E a câmera de Ron Howard é muito eficaz para mostrar esse processo, para mostrar o funcionamento da redação de um jornal. Os travellings utilizados por ele para mostrar o ritimo frenético que é trabalhar em um lugar como esse causa mais impacto do que a de Alan J. Pakula quando dirigiu o seu ótimo Todos os Homens do Presidente. Nesse filme, o diretor mostra como é a redação mas não traduzindo isso em ritmo frenético, em uma movimentação de planos que pudesse causar esse efeito. No caso de Ron Howard, ele consegue ser impactante nesse quesito e sempre mostrando o relógio, as horas passando, a correria para escrever uma matéria, para achar um bom título para a capa, para arrumar uma boa fotografia.
E, assim, o fotojornalismo também se faz presente no filme.

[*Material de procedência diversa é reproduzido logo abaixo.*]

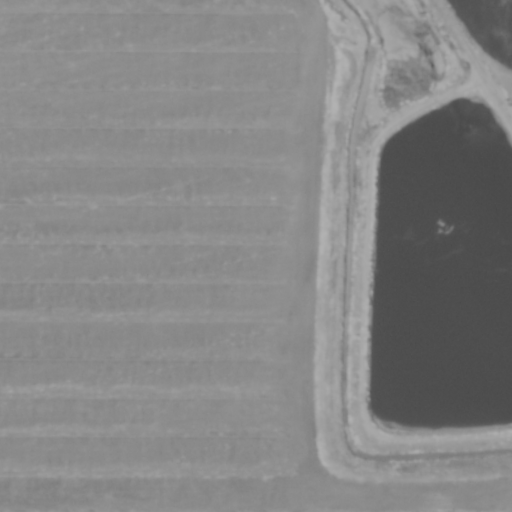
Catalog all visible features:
crop: (184, 272)
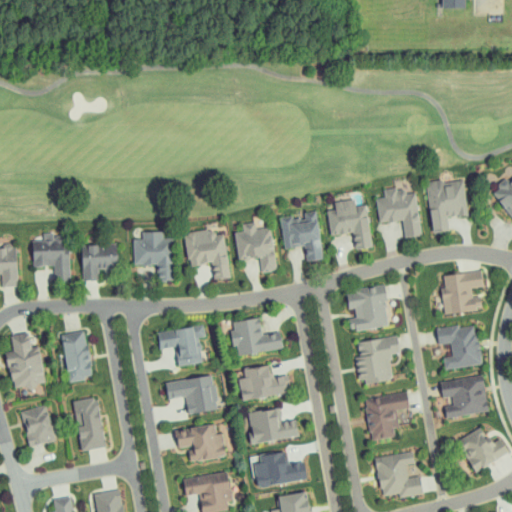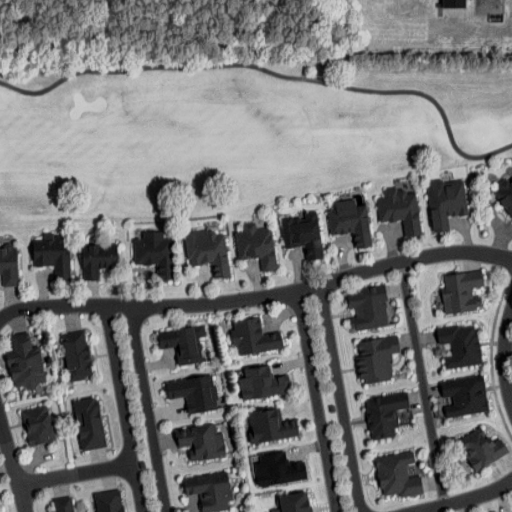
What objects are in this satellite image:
building: (476, 3)
building: (500, 192)
building: (430, 196)
building: (385, 203)
building: (336, 215)
building: (284, 223)
building: (241, 239)
building: (193, 244)
building: (137, 245)
building: (299, 247)
building: (37, 249)
building: (82, 252)
building: (0, 261)
building: (447, 284)
road: (146, 287)
park: (255, 288)
road: (43, 290)
road: (91, 293)
building: (352, 302)
building: (238, 331)
building: (168, 337)
building: (445, 339)
building: (61, 349)
building: (361, 352)
road: (503, 353)
building: (12, 356)
road: (292, 362)
building: (247, 376)
road: (421, 382)
building: (179, 386)
building: (449, 389)
road: (339, 397)
road: (6, 401)
road: (315, 401)
building: (369, 407)
road: (122, 408)
road: (147, 409)
building: (72, 417)
building: (23, 419)
building: (255, 419)
building: (186, 436)
building: (466, 442)
road: (30, 465)
road: (6, 467)
building: (382, 469)
road: (74, 473)
building: (195, 484)
building: (93, 498)
road: (502, 499)
building: (276, 500)
building: (49, 502)
building: (505, 504)
road: (463, 506)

O The Sun, correndo atrás do prejuízo, envia uma fotógrafa de apenas 17 anos para fotografar a chegada dos criminosos injustiçados à delegacia. A sua estatura não ajuda muito para que ela possa tirar uma boa foto, visto que todos estavam ali atrás do mesmo motivo que ela. No entanto, o seu ritmo alucinado para colher uma boa foto para a capa do jornal rende um dos momentos mais interessantes da película, em que vemos a correria quando se cobre um caso como esse. Ela consegue tirar a foto, meio que sem-querer, ganhando a primeira página do The Sun.
E, nesse momento, Hackett já não acreditava mais que os dois rapazes negros havia matado os policiais. E ele partiu para uma investigação, mesmo tendo que passar por cima da sua editora-chefe mal amada, interpretada por Glenn Close. O Jornal deixa claro que a vida de um jornalista não se faz apenas dentro de uma redação, mas sim nas ruas, apurando os fatos, investigando. O The Sun, que havia recebido o “furo” no início da projeção, acaba conseguindo uma matéria que ninguém tinha ao descobrir que eles não haviam matado ninguém e por isso a reportagem sai no dia seguinte como exclusiva. Além disso, o filme explora como a profissão de jornalista é difícil. Chegar tarde em casa (4 da manhã), não ter a chance de jantar com a sua esposa, de estar presente para ela, não ter momentos para desfrutar a vida. São apenas alguns pontos que são retratados na personalidade de Hackett.
O Jornal consegue mesclar de forma inteligente o drama e a comédia do funcionamento de uma redação e também das prensas que são utilizadas para imprimir os jornais. Ron Howard dirige muito bem este ótimo elenco e mostra no seu filme o compromisso que um jornal deve ter com a verdade, com a objetividade tantas vezes falada na Teoria do Espelho. E esta é a missão do jornalista: investigar, apurar e noticiar a verdade, podendo equacionar isso tudo e dizer que a Ética é a representividade de todos esses fatores. Tudo isso associado à vida particular de um jornalista, só ajuda para que o roteiro retrate esse mundo jornalístico com uma realidade pouco vista no cinema, apesar do seu desfecho soar completamente apelativo.